TAZVERIK® (tazemetostat) FDA Regulatory Events

TAZVERIK® (tazemetostat) is a drug developed by HUTCHMED for the following indication: for the Treatment of Relapsed or Refractory Follicular Lymphoma. This drug is under review by the U.S. Food and Drug Administration (FDA). Below is a timeline of key regulatory milestones for this therapy.

Conditional approval - March 21,2025

NDA

• Drug: TAZVERIK® (tazemetostat)
• Announced Date: March 21, 2025
• Indication: for the Treatment of Relapsed or Refractory Follicular Lymphoma

Announcement

HUTCHMED (China) Limited announces that the New Drug Application ("NDA") for TAZVERIK® (tazemetostat) has been granted conditional approval in China for the treatment of adult patients with relapsed or refractory ("R/R") follicular lymphoma ("FL") with EZH2 mutation who have received at least two prior systemic therapies.

AI Summary

HUTCHMED (China) Limited announced that its New Drug Application for TAZVERIK® (tazemetostat) has received conditional approval from China’s National Medical Products Administration (NMPA). TAZVERIK® is a first-in-class EZH2 inhibitor approved for the treatment of adult patients with relapsed or refractory follicular lymphoma (FL) who have an EZH2 mutation and have already received at least two prior systemic therapies. This approval, granted after a priority review, is based on data from a multicenter Phase II bridging study conducted in China and additional global clinical studies. The study primarily evaluated the drug’s objective response rate, along with secondary endpoints such as duration of response and progression‐free survival. This significant milestone marks HUTCHMED’s first approval in the area of hematological malignancies and offers new hope to FL patients who face limited treatment options.

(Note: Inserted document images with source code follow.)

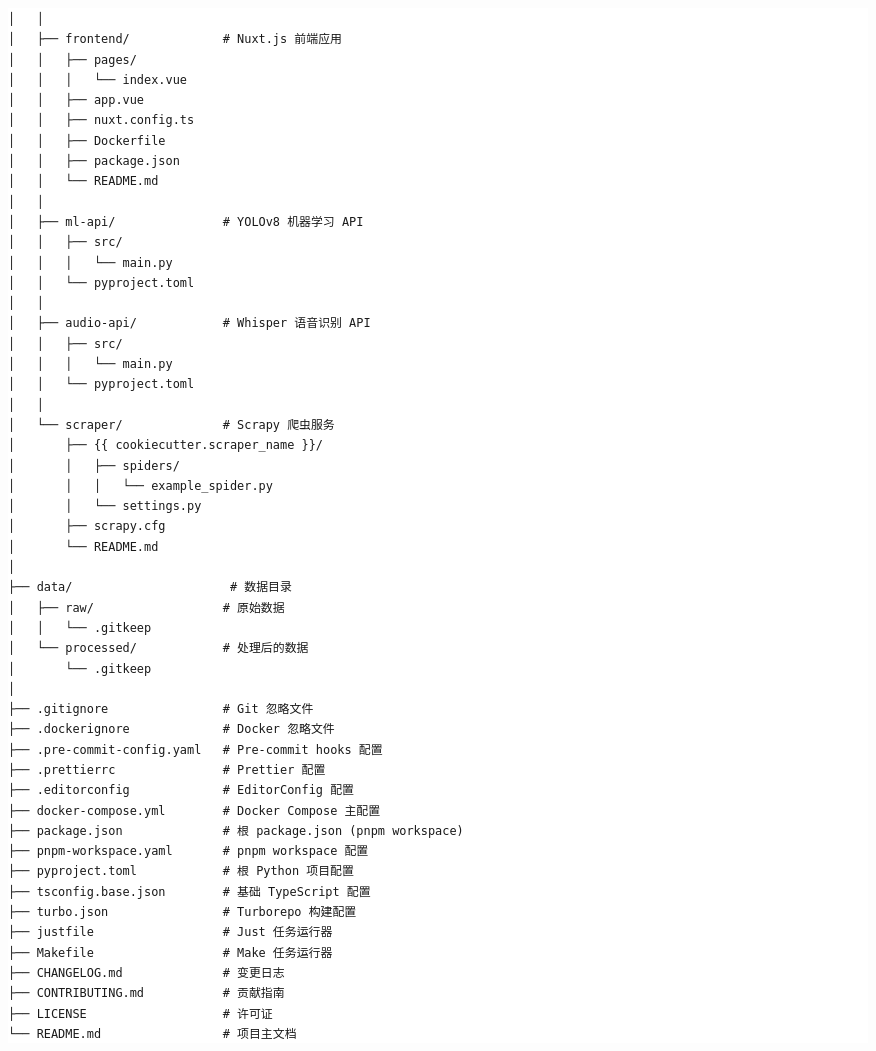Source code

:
 ```
│   │
│   ├── frontend/             # Nuxt.js 前端应用
│   │   ├── pages/
│   │   │   └── index.vue
│   │   ├── app.vue
│   │   ├── nuxt.config.ts
│   │   ├── Dockerfile
│   │   ├── package.json
│   │   └── README.md
│   │
│   ├── ml-api/               # YOLOv8 机器学习 API
│   │   ├── src/
│   │   │   └── main.py
│   │   └── pyproject.toml
│   │
│   ├── audio-api/            # Whisper 语音识别 API
│   │   ├── src/
│   │   │   └── main.py
│   │   └── pyproject.toml
│   │
│   └── scraper/              # Scrapy 爬虫服务
│       ├── {{ cookiecutter.scraper_name }}/
│       │   ├── spiders/
│       │   │   └── example_spider.py
│       │   └── settings.py
│       ├── scrapy.cfg
│       └── README.md
│
├── data/                      # 数据目录
│   ├── raw/                  # 原始数据
│   │   └── .gitkeep
│   └── processed/            # 处理后的数据
│       └── .gitkeep
│
├── .gitignore                # Git 忽略文件
├── .dockerignore             # Docker 忽略文件
├── .pre-commit-config.yaml   # Pre-commit hooks 配置
├── .prettierrc               # Prettier 配置
├── .editorconfig             # EditorConfig 配置
├── docker-compose.yml        # Docker Compose 主配置
├── package.json              # 根 package.json (pnpm workspace)
├── pnpm-workspace.yaml       # pnpm workspace 配置
├── pyproject.toml            # 根 Python 项目配置
├── tsconfig.base.json        # 基础 TypeScript 配置
├── turbo.json                # Turborepo 构建配置
├── justfile                  # Just 任务运行器
├── Makefile                  # Make 任务运行器
├── CHANGELOG.md              # 变更日志
├── CONTRIBUTING.md           # 贡献指南
├── LICENSE                   # 许可证
└── README.md                 # 项目主文档
```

TYVYT FDA Regulatory Events

TYVYT is a drug developed by HUTCHMED for the following indication: for the Treatment of Advanced Endometrial Cancer. This drug is under review by the U.S. Food and Drug Administration (FDA). Below is a timeline of key regulatory milestones for this therapy.

Conditional approval - December 3,2024

• Drug: TYVYT
• Announced Date: December 3, 2024
• Indication: for the Treatment of Advanced Endometrial Cancer

Announcement

Innovent Biologics, Inc and HUTCHMED (China) Limited announce that the New Drug Application (NDA) for the combination of TYVYT® (sintilimab injection) and ELUNATE® (fruquintinib) has been granted conditional approval in China for the treatment of patients with advanced endometrial cancer with Mismatch Repair proficient (pMMR) tumors that have failed prior systemic therapy and are not candidates for curative surgery or radiation.

AI Summary

Innovent Biologics, Inc. and HUTCHMED (China) Limited announced that their new drug application for the combination therapy of TYVYT® (sintilimab injection) and ELUNATE® (fruquintinib) has been conditionally approved in China. This treatment is designed for patients with advanced endometrial cancer that have mismatch repair proficient (pMMR) tumors. It is specifically for those who have not benefited from previous systemic therapies and are not candidates for curative surgery or radiation. The decision was backed by priority review and breakthrough therapy designations from China’s National Medical Products Administration. Data from the FRUSICA-1 Phase II study showed promising results, with a 35.6% objective response rate and an 88.5% disease control rate, along with a quick median time to response of about 1.6 months. This approval marks a significant step in offering new treatment options to patients facing limited alternatives in advanced endometrial cancer.